- DOCUMENT EXCERPT -
=====

Mobile Game News /
Bluey: Let's Play Celebrates 75 Million Downloads With Haircuts, Barbecues and Maximum Wackadoo
Bluey: Let's Play passes 75 million downloads, celebrating with a major update containing a Dress Up Mode, hairdressing activity, and barbecue mini-game.
By Gameforce Mobile News Desk · Source: MobileGamer.biz
Key facts
- Topic:
- Mobile Game News
- Published:
- July 10, 2026
- Source:
- MobileGamer.biz
- Reported by:
- Gameforce Mobile News Desk
Bluey: Let's Play has passed 75 million downloads worldwide and is celebrating with its largest update yet. The new content introduces a Dress Up Mode, a hairdressing activity and a barbecue mini-game, giving young players additional ways to customise characters and create stories around the Heeler family. For parents, the milestone confirms what they already suspected after hearing the same cheerful sound effects approximately nine hundred times: Bluey has become extremely comfortable living on their phone.
Developed by Budge Studios with BBC Studios and Ludo Studio, Bluey: Let's Play is built around open-ended interaction rather than competitive goals. Children explore familiar locations, move characters and objects, prepare food, play with toys and invent their own situations. The new Dress Up Mode expands that creative approach by allowing customised outfits to be saved and used throughout the game.
This is a small technical feature with major consequences for any household containing a child who believes every family member should wear six hats. The hairdresser and barbecue activities fit naturally into Bluey's everyday world. They encourage role-play without introducing complicated instructions or failure states. That matters for an audience that may be using a touchscreen before it can reliably pronounce the word subscription.
The game's scale also demonstrates the commercial strength of trusted children's brands on mobile. Parents are more likely to download an application featuring familiar characters and a gentle tone, although they remain understandably cautious about subscriptions and in-app purchases. Clear parental controls and transparent pricing are therefore as important as colourful content. Reaching 75 million downloads places Bluey: Let's Play among the biggest children's mobile titles.
Its success comes from understanding that young players do not always need missions, scores or a weekly tournament. Sometimes they want to put a strange hat on Bandit, move a cake across the room and declare the entire operation complete. The update gives them more tools for exactly that kind of imaginative chaos. Adults may not understand every story being created, but they should respect the commitment.
Nobody grills imaginary sausages with greater confidence than a preschooler holding someone else's expensive smartphone.

=====

- TASK 1 -
In the Bluey: Let's Play news article, which studios developed the game?
- TASK 2 -
From the Bluey: Let's Play article, extract word for word the passage that begins at the words containing "This is a small" and ends with "the word subscription.".

=====

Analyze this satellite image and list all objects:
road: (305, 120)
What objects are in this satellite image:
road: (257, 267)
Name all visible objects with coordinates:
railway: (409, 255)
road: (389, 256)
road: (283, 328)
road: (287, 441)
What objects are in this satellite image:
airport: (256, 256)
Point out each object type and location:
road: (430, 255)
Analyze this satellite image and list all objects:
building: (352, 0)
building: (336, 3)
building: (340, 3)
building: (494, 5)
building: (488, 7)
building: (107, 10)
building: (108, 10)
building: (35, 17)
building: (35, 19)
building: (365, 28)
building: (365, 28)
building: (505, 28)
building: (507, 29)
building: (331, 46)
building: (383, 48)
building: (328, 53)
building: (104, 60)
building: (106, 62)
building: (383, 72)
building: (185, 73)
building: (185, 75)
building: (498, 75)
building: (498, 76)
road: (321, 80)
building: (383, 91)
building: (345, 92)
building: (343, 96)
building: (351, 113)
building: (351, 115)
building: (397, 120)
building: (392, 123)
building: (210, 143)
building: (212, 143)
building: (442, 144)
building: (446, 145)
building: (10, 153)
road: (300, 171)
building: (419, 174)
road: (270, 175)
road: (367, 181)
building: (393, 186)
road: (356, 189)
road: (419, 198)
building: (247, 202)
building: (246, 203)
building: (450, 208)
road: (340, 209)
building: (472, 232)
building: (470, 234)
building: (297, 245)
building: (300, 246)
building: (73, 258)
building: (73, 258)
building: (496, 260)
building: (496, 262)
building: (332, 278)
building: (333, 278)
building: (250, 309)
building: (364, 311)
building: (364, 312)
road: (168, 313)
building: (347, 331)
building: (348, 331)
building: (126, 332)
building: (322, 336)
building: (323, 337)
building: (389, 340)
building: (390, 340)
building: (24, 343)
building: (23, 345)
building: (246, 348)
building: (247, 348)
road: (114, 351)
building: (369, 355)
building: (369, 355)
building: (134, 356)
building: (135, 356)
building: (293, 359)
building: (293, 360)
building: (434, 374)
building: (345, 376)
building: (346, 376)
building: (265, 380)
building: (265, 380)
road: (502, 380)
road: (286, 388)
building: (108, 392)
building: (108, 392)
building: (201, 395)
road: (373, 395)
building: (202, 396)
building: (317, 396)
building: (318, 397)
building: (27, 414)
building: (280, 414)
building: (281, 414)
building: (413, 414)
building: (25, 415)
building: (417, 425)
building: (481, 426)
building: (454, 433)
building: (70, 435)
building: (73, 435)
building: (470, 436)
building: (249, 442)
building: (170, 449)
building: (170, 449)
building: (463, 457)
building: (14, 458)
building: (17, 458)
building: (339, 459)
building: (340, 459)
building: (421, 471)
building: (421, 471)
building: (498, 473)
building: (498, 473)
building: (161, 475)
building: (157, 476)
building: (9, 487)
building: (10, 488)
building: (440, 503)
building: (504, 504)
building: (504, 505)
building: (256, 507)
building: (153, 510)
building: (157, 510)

=====

- EXERCISE RESULT 1 -
Budge Studios, with BBC Studios and Ludo Studio.

- EXERCISE RESULT 2 -
This is a small technical feature with major consequences for any household containing a child who believes every family member should wear six hats. The hairdresser and barbecue activities fit naturally into Bluey's everyday world. They encourage role-play without introducing complicated instructions or failure states. That matters for an audience that may be using a touchscreen before it can reliably pronounce the word subscription.